TASK GOAL: Decide whether each statement below agrees with the news report about Maryland's redacted test scores. Answer yes or no for each, and quote the words from the report that decide it. (a) The state school board will discuss the matter in June. (b) The state test results were first posted in March. (c) Choudhury offered to talk with Project Baltimore for ten minutes.

TEXT PROVIDED:
────────────────────────────────────────

The Maryland State Superintendent of Schools, in his first interview with Project Baltimore, said the school board will discuss the matter next month.

As Project Baltimore approached Superintendent Mohammed Choudhury Tuesday at the Board of Education meeting in Baltimore, a police officer blocked our path, attempting to stop us from speaking with Choudhury.

But Project Baltimore was there to get answers, and for the first time, the state superintendent agreed to do an interview.

“Chris, Chris, I’ll talk to you for five minutes. I got to meet with the president,” State Superintendent Mohammed Choudhury told Project Baltimore Reporter Chris Papst.

The state school board’s monthly meeting is where the public can hear what’s happening in their schools. But the parents, taxpayers, and lawmakers who want more information on why state test scores were heavily redacted will have to wait another month.

“We will put it on the agenda. It will be discussed. We will talk about some of those matters in June,” Maryland Board of Education President Clarence Crawford told Project Baltimore Tuesday.

ALSO READ | 23 Baltimore schools have zero students proficient in math, per state test results

This all began back in January, when state test results, known as MCAP scores, were posted on the Maryland State Department of Education’s website. Shortly after Fox45 News began reporting the results, the data was taken down. When the results were reposted in March, many were replaced with asterisks, making it impossible for the public to see how some schools are performing. The change sparked an outcry.

“It's hiding the truth from parents,” Delegate Kathy Szeliga, who represents Baltimore County, told Project Baltimore in April.

“The state Education Department is instituting a cover-up of what's going on in public schools, it’s outrageous,” said Sean Kennedy from the Maryland Public Policy Institute in April.

────────────────────────────────────────

STUDY MATERIAL:
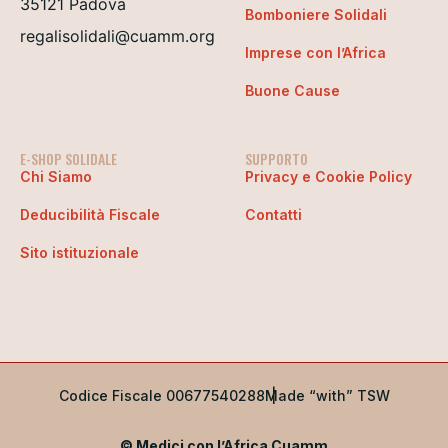
35121 Padova
Bomboniere Solidali
regalisolidali@cuamm.org
Imprese con l’Africa
Buone Cause
E-SHOP SOLIDALE
SUPPORTO
Chi Siamo
Privacy e Cookie Policy
Deducibilità Fiscale
Contatti
Sito istituzionale
Codice Fiscale 00677540288
Made “with” TSW
© Medici con l’Africa Cuamm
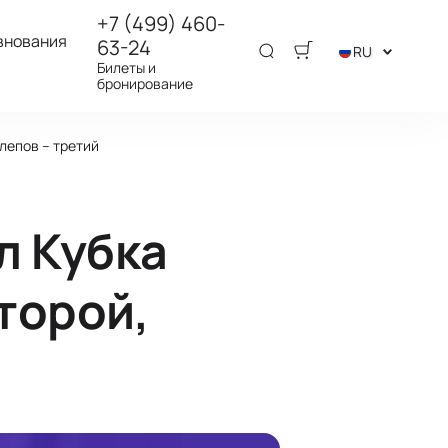
+7 (499) 460-
внования
63-24
RU
Билеты и
бронирование
лепов -- третий
л Кубка
торой,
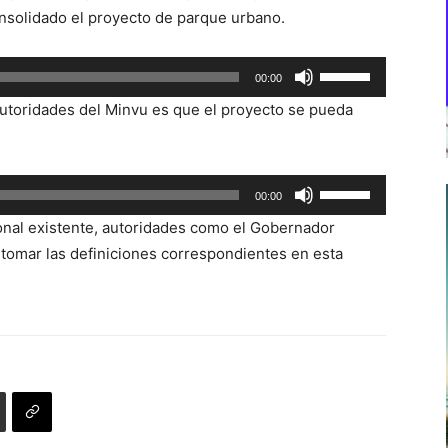
nsolidado el proyecto de parque urbano.
Utiliza
00:00
las
autoridades del Minvu es que el proyecto se pueda
teclas
de
flecha
Utiliza
00:00
arriba/abajo
las
para
ional existente, autoridades como el Gobernador
teclas
aumentar
 tomar las definiciones correspondientes en esta
de
o
flecha
disminuir
arriba/abajo
el
para
volumen.
aumentar
o
disminuir
el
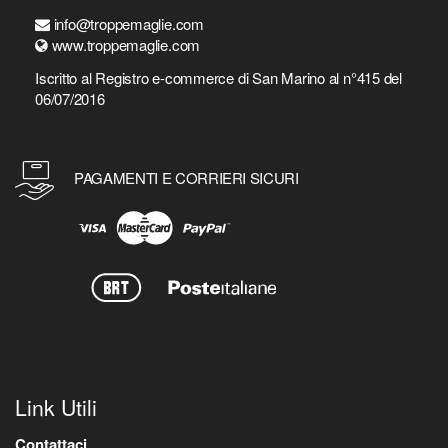
info@troppemaglie.com
www.troppemaglie.com
Iscritto al Registro e-commerce di San Marino al n°415 del
06/07/2016
PAGAMENTI E CORRIERI SICURI
Link Utili
Contattaci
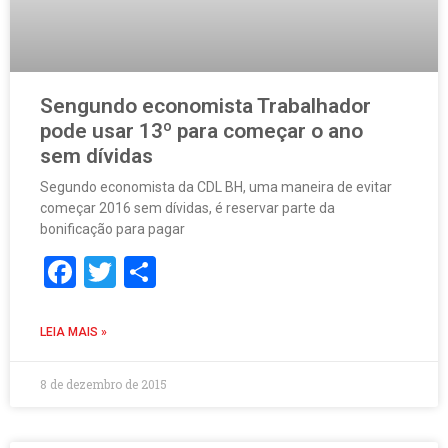
Sengundo economista Trabalhador
pode usar 13º para começar o ano
sem dívidas
Segundo economista da CDL BH, uma maneira de evitar
começar 2016 sem dívidas, é reservar parte da
bonificação para pagar
Facebook
Twitter
Share
LEIA MAIS »
8 de dezembro de 2015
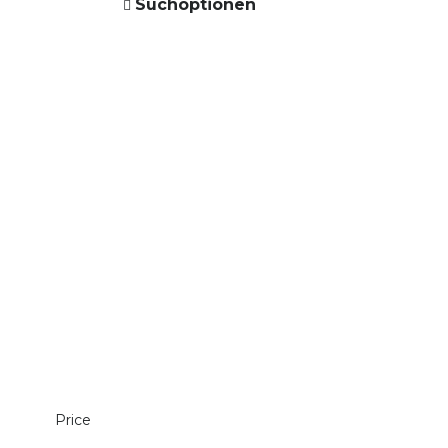
Suchoptionen
Price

────────────────────────────────────────

YOUR SOLUTION:
(a) Yes: "We will talk about some of those matters in June"
(b) No: "This all began back in January, when state test results, known as MCAP scores, were posted on the Maryland State Department of Education’s website."
(c) No: "I’ll talk to you for five minutes."